U.S. Supreme Court blocks restrictive Louisiana abortion law
WASHINGTON (Reuters) - A divided U.S. Supreme Court on Thursday stopped a Louisiana law imposing strict regulations on abortion clinics from going into effect in its first major test on abortion since the retirement of Justice Anthony Kennedy last summer.
The court on a 5-4 vote granted an emergency application by Shreveport-based abortion provider Hope Medical Group for Women to block the Republican-backed law from going into effect while litigation continues.
The four liberal justices were joined by conservative Chief Justice John Roberts in the majority, suggesting that Roberts, as Kennedy used to be, is now the key vote on the issue.
Kennedy backed abortion rights in two key cases. Justice Brett Kavanaugh, who President Donald Trump appointed to replace Kennedy, joined the court’s four other conservatives in dissent.
Hope Medical Group challenged the law’s requirement that doctors who perform abortions must have an arrangement called “admitting privileges” at a hospital within 30 miles (48 km) of the clinic.
Kavanaugh, writing for himself, said it was not clear whether doctors would be unable to obtain the admitting privileges were the law to go into effect. He said that he would have favored allowing them to bring a later legal challenge if their efforts were unsuccessful.
The Center for Reproductive Rights, an abortion rights group that represents the challengers, said the law could lead to the closure of two of the three abortion clinics operating in Louisiana, a state of more than 4.6 million people.
The law was passed in 2014 but courts had prevented it from going into effect. The Supreme Court itself blocked the law in 2016, two days after hearing another major case involving a similar Texas law that the justices struck down months later.

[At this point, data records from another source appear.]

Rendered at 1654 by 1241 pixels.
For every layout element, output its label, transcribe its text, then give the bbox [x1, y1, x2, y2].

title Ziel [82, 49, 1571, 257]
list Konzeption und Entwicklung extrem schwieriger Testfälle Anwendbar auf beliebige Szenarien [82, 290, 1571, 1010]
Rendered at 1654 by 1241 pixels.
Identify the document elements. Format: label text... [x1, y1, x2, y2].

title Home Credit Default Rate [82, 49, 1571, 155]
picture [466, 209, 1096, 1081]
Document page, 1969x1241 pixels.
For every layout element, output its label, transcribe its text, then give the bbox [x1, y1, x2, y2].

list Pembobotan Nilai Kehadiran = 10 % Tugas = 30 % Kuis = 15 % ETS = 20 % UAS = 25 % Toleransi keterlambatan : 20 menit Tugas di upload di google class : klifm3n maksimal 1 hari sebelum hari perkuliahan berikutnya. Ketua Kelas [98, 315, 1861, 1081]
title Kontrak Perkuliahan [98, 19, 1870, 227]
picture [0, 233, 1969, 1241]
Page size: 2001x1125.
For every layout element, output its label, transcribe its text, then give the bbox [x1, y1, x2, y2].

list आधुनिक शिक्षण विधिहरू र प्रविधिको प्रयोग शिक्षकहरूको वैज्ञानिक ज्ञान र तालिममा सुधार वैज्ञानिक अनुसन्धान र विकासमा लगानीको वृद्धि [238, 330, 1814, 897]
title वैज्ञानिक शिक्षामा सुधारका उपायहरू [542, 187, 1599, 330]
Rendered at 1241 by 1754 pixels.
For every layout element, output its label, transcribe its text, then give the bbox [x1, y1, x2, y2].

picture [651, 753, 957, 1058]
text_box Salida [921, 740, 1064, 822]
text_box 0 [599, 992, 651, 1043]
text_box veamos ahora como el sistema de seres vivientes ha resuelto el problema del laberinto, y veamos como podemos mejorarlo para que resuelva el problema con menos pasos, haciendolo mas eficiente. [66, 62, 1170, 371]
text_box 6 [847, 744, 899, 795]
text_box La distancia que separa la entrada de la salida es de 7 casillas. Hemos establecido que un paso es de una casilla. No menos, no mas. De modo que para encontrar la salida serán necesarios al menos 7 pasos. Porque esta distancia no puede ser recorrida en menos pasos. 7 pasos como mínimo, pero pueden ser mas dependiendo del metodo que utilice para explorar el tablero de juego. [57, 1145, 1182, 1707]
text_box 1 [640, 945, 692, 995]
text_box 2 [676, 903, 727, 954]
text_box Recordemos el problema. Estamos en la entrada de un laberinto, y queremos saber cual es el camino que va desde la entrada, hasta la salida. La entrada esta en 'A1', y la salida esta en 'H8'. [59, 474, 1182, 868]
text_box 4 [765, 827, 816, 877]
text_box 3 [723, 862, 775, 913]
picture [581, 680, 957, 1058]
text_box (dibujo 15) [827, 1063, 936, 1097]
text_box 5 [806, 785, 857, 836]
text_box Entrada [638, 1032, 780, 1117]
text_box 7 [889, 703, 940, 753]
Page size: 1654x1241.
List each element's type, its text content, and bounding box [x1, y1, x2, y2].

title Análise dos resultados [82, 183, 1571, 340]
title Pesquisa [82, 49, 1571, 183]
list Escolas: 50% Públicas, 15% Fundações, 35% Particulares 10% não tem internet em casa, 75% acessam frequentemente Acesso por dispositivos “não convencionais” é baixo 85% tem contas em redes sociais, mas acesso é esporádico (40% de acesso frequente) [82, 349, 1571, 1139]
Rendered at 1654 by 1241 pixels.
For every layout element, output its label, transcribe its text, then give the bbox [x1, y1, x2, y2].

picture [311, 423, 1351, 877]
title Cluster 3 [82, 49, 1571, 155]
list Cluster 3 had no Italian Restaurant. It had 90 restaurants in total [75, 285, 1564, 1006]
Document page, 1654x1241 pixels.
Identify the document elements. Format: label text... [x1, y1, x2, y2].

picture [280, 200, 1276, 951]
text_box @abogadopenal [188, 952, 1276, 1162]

Kennedy, a conservative who retired in July 2018, had voted to preserve abortion rights in 1992 and again in the 2016 Texas case.
Roberts was a dissenter in the 2016 case, but his vote on Thursday for now suggests the court is not retreating from that precedent.
Kavanaugh is one of two Trump appointees who are part of the court’s 5-4 conservative majority, along with Neil Gorsuch.
The Supreme Court recognized a woman’s constitutional right to an abortion and legalized the procedure nationwide in the landmark 1973 Roe v. Wade ruling.
The court on Feb. 1 temporarily blocked the Lousiana law, which was due to go into effect on Feb. 4, while the justices decided how to proceed.